New Zealand Cash Rate Cut to 5.0% from 6.5%

December 4, 2008

The Reserve Bank of New Zealand like other recent central banks chose a bold option, topping the size of its three prior cuts — 25 basis points in July, 50 bps in September and 100 bps in October — as well as reductions earlier this week of 100 basis points each by the central banks in Australia and Thailand.

In a released statement to explain today’s action, officials claimed that monetary policy is now “expansionary” and would lend support to New Zealand demand along with fiscal stimulus “now in train” and depreciation of the New Zealand dollar of 36% against the U.S. dollar from its peak last February. The statement revised growth prospects downward, blaming worse global growth and financial turmoil, but also expressed greater confidence that although domestic inflation has stayed “stubbornly high” that overall inflation will “return comfortably” to within its 1-3% target sometime in 1H09. Risks to growth and inflation are skewed to the downside, and the statement left the door open to more rate cuts.

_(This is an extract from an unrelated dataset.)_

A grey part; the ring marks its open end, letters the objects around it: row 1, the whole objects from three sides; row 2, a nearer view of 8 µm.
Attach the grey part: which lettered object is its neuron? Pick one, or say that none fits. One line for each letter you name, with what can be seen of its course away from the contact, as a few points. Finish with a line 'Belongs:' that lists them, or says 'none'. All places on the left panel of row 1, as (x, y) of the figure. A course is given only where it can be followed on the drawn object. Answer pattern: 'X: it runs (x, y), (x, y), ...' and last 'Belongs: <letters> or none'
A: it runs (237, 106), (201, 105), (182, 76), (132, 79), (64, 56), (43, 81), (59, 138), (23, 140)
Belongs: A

If all goes as assumed, another rate reduction at the January 29th meeting is very likely. A nominal 5% cash rate set against the backdrop of sub-3% inflation, a domestic recession that began during the first half of this year, and a significant global slowdown does not appear that expansionary. There is a hint in the statement that any future rate cuts will be smaller in size, and the market is priced for a January move of 50-75 basis points. The way things are going, the drop should probably be at the top, if not above, that range.